# [Information given]
====

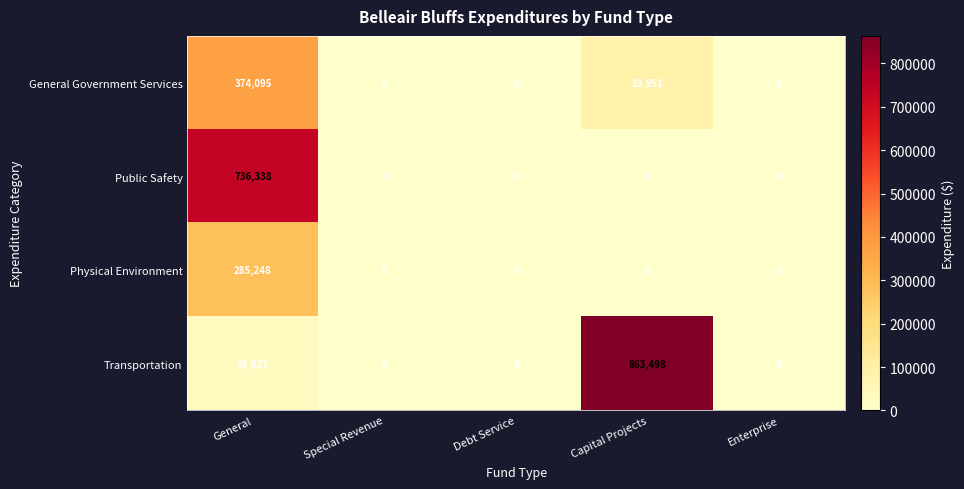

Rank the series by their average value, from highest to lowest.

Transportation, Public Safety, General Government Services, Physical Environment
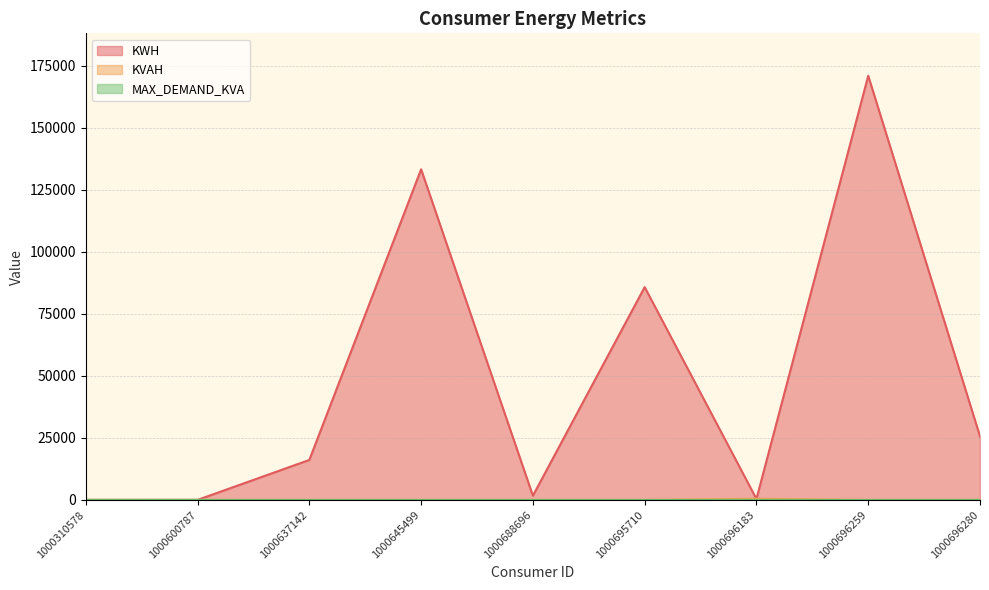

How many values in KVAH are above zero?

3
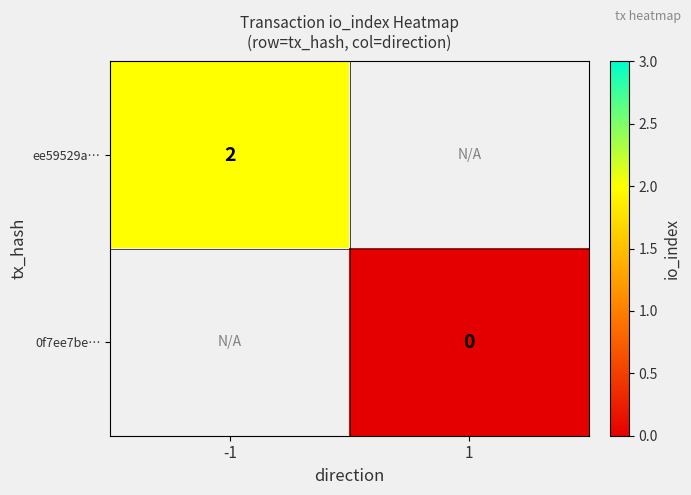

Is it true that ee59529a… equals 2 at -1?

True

====

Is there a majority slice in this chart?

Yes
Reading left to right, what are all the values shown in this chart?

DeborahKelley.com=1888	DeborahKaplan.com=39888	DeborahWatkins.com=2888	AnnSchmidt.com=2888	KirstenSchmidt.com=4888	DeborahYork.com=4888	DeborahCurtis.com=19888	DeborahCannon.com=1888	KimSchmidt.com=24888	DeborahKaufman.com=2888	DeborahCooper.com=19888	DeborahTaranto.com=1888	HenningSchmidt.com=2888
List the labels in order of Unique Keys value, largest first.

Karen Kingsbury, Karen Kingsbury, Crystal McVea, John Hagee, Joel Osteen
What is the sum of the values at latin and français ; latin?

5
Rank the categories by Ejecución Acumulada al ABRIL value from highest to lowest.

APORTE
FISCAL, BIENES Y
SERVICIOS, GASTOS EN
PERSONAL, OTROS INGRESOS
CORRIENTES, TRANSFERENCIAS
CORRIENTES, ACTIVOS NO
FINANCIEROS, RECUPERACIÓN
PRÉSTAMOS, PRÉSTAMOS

====

# [Assignment]
Collect every line in the items above that contains the word "highest".

# [Exercise answer]
Rank the series by their average value, from highest to lowest.
Rank the categories by Ejecución Acumulada al ABRIL value from highest to lowest.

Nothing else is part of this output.